La bellezza dei monumenti ereditati dalla tradizione antica rende affascinante e carico di significati simbolici il territorio del Logudoro Goceano. Le domus de janas, tombe scavate nella roccia fra il IV ed il III millennio a.C., hanno episodi splendidi come le necropoli di Sos Furrighesos (Anela), Molìa (Illorai), Puttu Codinu (Villanova Monteleone), le camere decorate a graffito di Mosedu a Cheremule, a rilievo di Enas de Cannuja a Bessude ed a pittura (Mandra Antine di Thiesi) e quelle monumentali ed affrescate di S. Andrea Priu (Bonorva) con la Tomba del Capo (18 ambienti interni) riutilizzata sino al XII secolo come chiesa bizantina. In un masso erratico a Florinas la tradizione della camera scavata in roccia continua, in età nuragica, nel singolare monumento funebre di Campu Lontanu.
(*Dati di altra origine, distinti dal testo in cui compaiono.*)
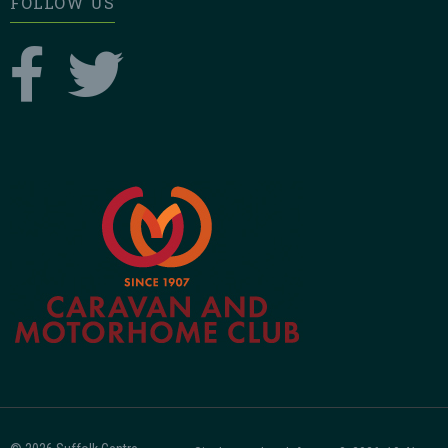
FOLLOW US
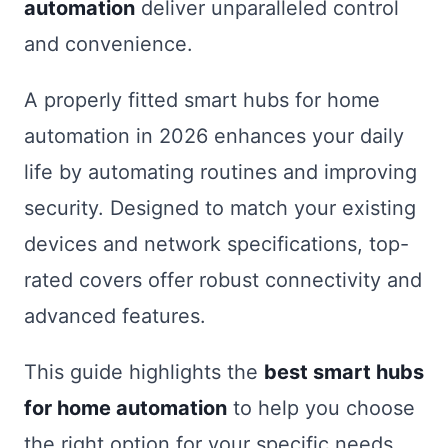
automation
deliver unparalleled control
and convenience.
A properly fitted smart hubs for home
automation in 2026 enhances your daily
life by automating routines and improving
security. Designed to match your existing
devices and network specifications, top-
rated covers offer robust connectivity and
advanced features.
This guide highlights the
best smart hubs
for home automation
to help you choose
the right option for your specific needs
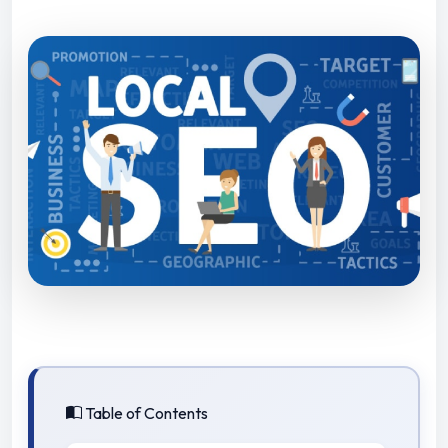
Table of Contents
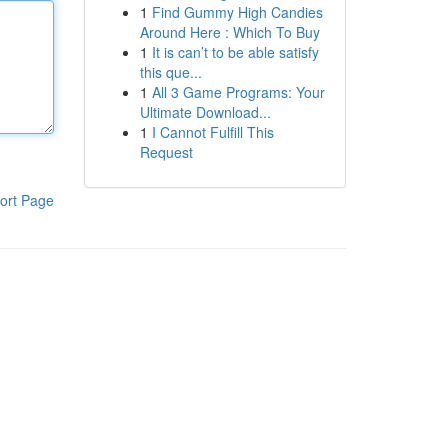
1
Find Gummy High Candies
Around Here : Which To Buy
1
It is can’t to be able satisfy
this que...
1
All 3 Game Programs: Your
Ultimate Download...
1
I Cannot Fulfill This
Request
ort Page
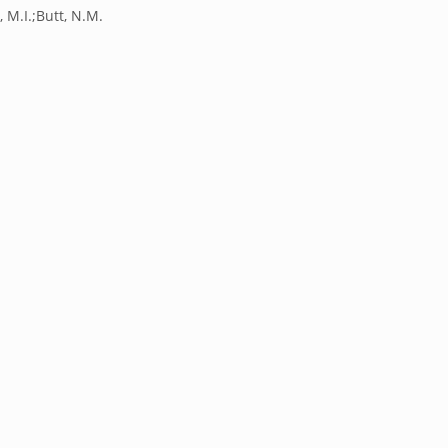
 M.I.;Butt, N.M.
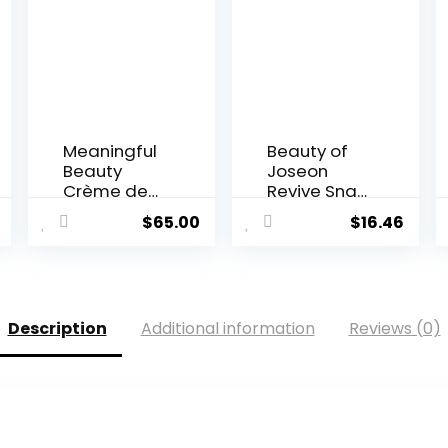
Meaningful
Beauty of
Beauty
Joseon
Crème de
Revive Snail
Serum M...
Mucin...
$
65.00
$
16.46
Description
Additional information
Reviews (0)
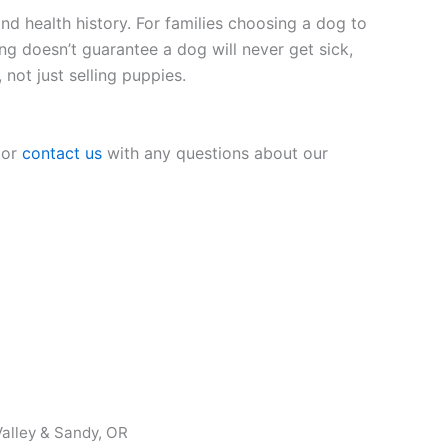
nd health history. For families choosing a dog to
ing doesn’t guarantee a dog will never get sick,
 not just selling puppies.
 or
contact us
with any questions about our
alley & Sandy, OR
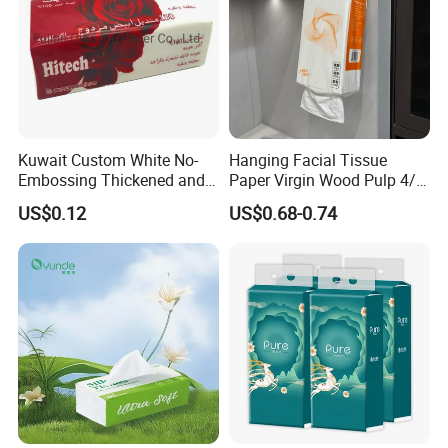
Kuwait Custom White No-
Hanging Facial Tissue
Embossing Thickened and
Paper Virgin Wood Pulp 4/5
Smooth Facial Tissue Paper
Ply Custom Logo Bottom
US$0.12
US$0.68-0.74
Pull Wall Hanging Tissue
OEM ODM for Home
Bathroom Wholesale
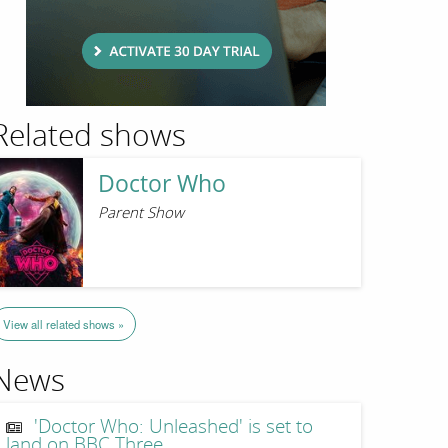
Related shows
Doctor Who
Parent Show
View all related shows »
News
'Doctor Who: Unleashed' is set to
land on BBC Three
Segni di passaggi fenici e punici si trovano nei ruderi della fortezza di San Simeone, a Bonorva. Il lago artificiale dell’alto Temo ricopre il centro punico di Sa Tanca ‘e Sa Mura, a Monteleone Rocca Doria. Più visibile la romanità, con i ponti di Padria e Illorai (Pont’ezzu), con successiva fase medioevale, e nelle terme di San Saturnino, tra Benetutti e Bultei. E gli umori sacri, misteriosi e fortemente simbolici nelle domus di S. Andria Priu a Bonorva e della Cava a Cheremule. Se il passaggio dalla romanità all’alto medioevo ha esiti di grande suggestione formale e cromatica a S. Maria di Bubalis (Mesu Mundu) di Siligo, la conquista e l’evangelizzazione della Sardegna e di quei sardi che adoravano pietre e idoli di legno ci restituiscono il rarissimo insediamento fortificato bizantino di Aneletto ad Anela.